- _What to work on_:
Lay out the lines of the data as a Markdown table with the columns Row and Line, starting at the beginning of the data and ending at the line that contains "Approval process for courses". Number each line in order, skip blank lines, and leave the pictures out.

Stored data entries:

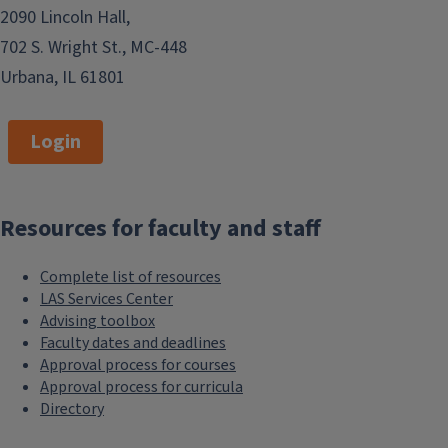
2090 Lincoln Hall,
702 S. Wright St., MC-448
Urbana, IL 61801
Login
Resources for faculty and staff
Complete list of resources
LAS Services Center
Advising toolbox
Faculty dates and deadlines
Approval process for courses
Approval process for curricula
Directory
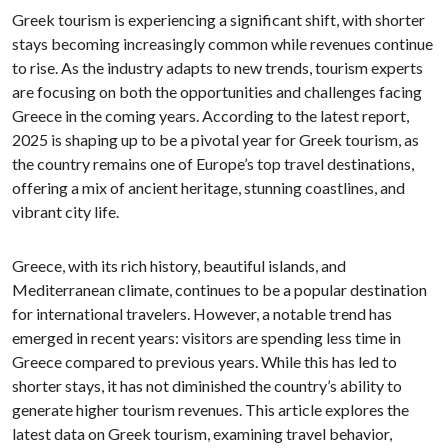
Greek tourism is experiencing a significant shift, with shorter
stays becoming increasingly common while revenues continue
to rise. As the industry adapts to new trends, tourism experts
are focusing on both the opportunities and challenges facing
Greece in the coming years. According to the latest report,
2025 is shaping up to be a pivotal year for Greek tourism, as
the country remains one of Europe’s top travel destinations,
offering a mix of ancient heritage, stunning coastlines, and
vibrant city life.
Greece, with its rich history, beautiful islands, and
Mediterranean climate, continues to be a popular destination
for international travelers. However, a notable trend has
emerged in recent years: visitors are spending less time in
Greece compared to previous years. While this has led to
shorter stays, it has not diminished the country’s ability to
generate higher tourism revenues. This article explores the
latest data on Greek tourism, examining travel behavior,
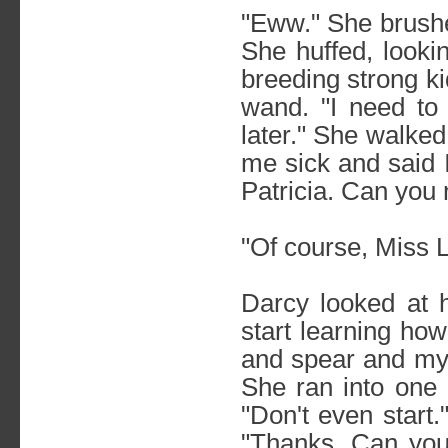
"Eww." She brushe
She huffed, lookin
breeding strong k
wand. "I need to
later." She walke
me sick and said 
Patricia. Can you m
"Of course, Miss 
Darcy looked at he
start learning how
and spear and my 
She ran into one 
"Don't even start
"Thanks. Can yo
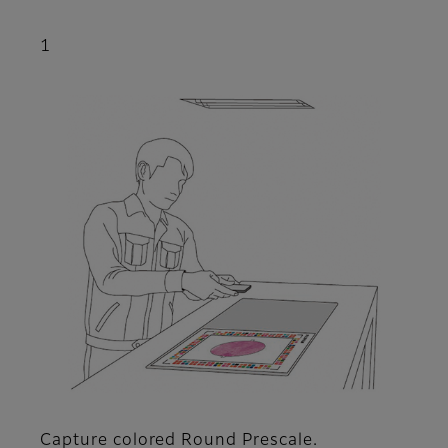
1
Capture colored Round Prescale.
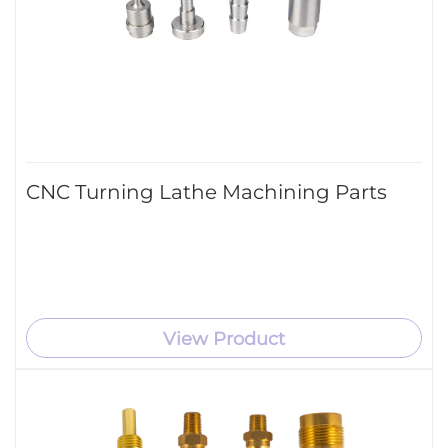
CNC Turning Lathe Machining Parts
View Product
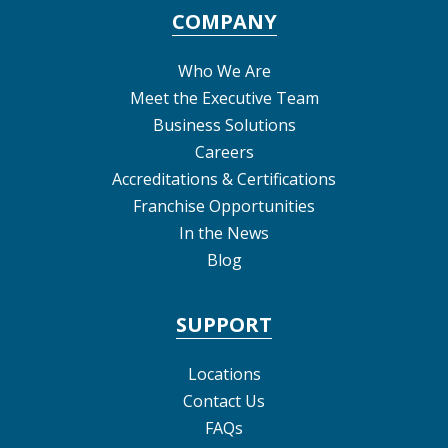
COMPANY
Who We Are
Meet the Executive Team
Business Solutions
Careers
Accreditations & Certifications
Franchise Opportunities
In the News
Blog
SUPPORT
Locations
Contact Us
FAQs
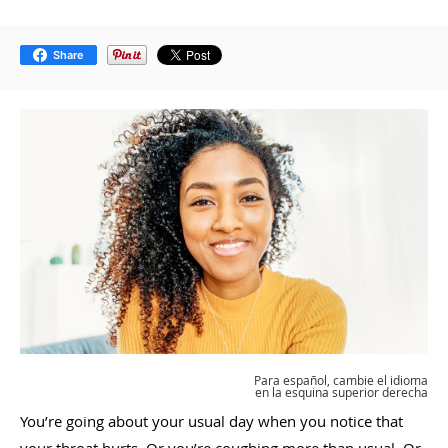
Share
Para español, cambie el idioma
en la esquina superior derecha
You’re going about your usual day when you notice that
your throat hurts. Or you’re coughing more than usual. Or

- _Solution for this task_:
| Row | Line |
|---|---|
| 1 | 2090 Lincoln Hall, |
| 2 | 702 S. Wright St., MC-448 |
| 3 | Urbana, IL 61801 |
| 4 | Login |
| 5 | Resources for faculty and staff |
| 6 | Complete list of resources |
| 7 | LAS Services Center |
| 8 | Advising toolbox |
| 9 | Faculty dates and deadlines |
| 10 | Approval process for courses |